14:20 – 15:00: Architectures and services

• Architectures for 5G-Advanced via NTN.
• From 5G-Advanced to 6G-NTN: architecture and service evolution.

This part features a detailed discussion about the evolution of NTN architectures in 5G-Advanced (Rel. 18-19), including regenerative payloads and Wireless Access Backhaul (WAB) nodes, towards unified terrestrial/non-terrestrial global networks for 6G communications. The trends in service provisioning and use cases via NTN in the near-term (5G-Advanced) and in the long-term (6G) are also discussed.

Coffee break

15:30 – 16:30: Technology and Air Interface evolution

• Main technologies in 5G-Advanced/6G NTN systems
  • ○ CF-MIMO, AI, routing in space, self-organised networking, network slicing.
  • ○ Technology challenges.
• Air Interface and waveform evolution for NTN
  • ○ CP-OFDM, OTFS, OFDM variants, NOMA.

This part provides a detailed discussion on the technology, air interface, and waveform trends in NTN for 5G-Advanced and 6G, including Cell-Free MIMO (CF-MIMO), Artificial Intelligence (AI), OFDM variants, Orthogonal Time Frequency Space (OTFS), and Non-Orthogonal Multiple Access (NOMA), routing and overall networking principles towards convergence of NTN and 5G/6G. The main challenges related to the deployment of such technologies in NTN are also discussed.

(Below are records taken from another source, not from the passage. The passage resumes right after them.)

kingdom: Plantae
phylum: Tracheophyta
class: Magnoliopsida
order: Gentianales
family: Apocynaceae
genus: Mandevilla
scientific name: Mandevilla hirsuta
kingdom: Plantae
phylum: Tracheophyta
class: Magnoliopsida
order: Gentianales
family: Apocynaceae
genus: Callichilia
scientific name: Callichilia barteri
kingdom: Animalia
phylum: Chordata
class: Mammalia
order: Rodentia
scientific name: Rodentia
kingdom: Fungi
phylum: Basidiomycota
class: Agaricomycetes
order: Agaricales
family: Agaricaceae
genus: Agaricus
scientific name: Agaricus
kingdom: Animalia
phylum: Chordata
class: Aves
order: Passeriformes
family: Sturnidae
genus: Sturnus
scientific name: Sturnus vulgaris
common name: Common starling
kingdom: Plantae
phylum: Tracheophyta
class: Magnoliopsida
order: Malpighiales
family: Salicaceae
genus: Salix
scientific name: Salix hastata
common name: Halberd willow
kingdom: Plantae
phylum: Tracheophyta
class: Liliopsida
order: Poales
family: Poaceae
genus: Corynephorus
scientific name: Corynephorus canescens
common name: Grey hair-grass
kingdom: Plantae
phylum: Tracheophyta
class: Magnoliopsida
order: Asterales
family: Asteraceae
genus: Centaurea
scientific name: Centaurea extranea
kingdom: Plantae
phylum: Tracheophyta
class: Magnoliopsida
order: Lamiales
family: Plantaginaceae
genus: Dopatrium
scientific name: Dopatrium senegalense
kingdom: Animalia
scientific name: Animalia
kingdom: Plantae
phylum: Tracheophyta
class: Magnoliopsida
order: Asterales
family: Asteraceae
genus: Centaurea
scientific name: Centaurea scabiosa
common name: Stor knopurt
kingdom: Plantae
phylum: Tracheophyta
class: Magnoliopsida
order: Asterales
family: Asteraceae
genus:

16:30 – 17:30: Virtualisation and orchestration/edge-computing

• 3D management and orchestration based on AI and edge computing.
• Zero-touch automated operations in NTN.
• Technology challenges.

This part features a detailed discussion on virtualisation and orchestration technologies for NTN, also including edge computing solutions. The integration of AI/ML mechanisms to achieve optimum orchestration are also discussed. The main challenges are also presented to the public, such as satellite mobility management.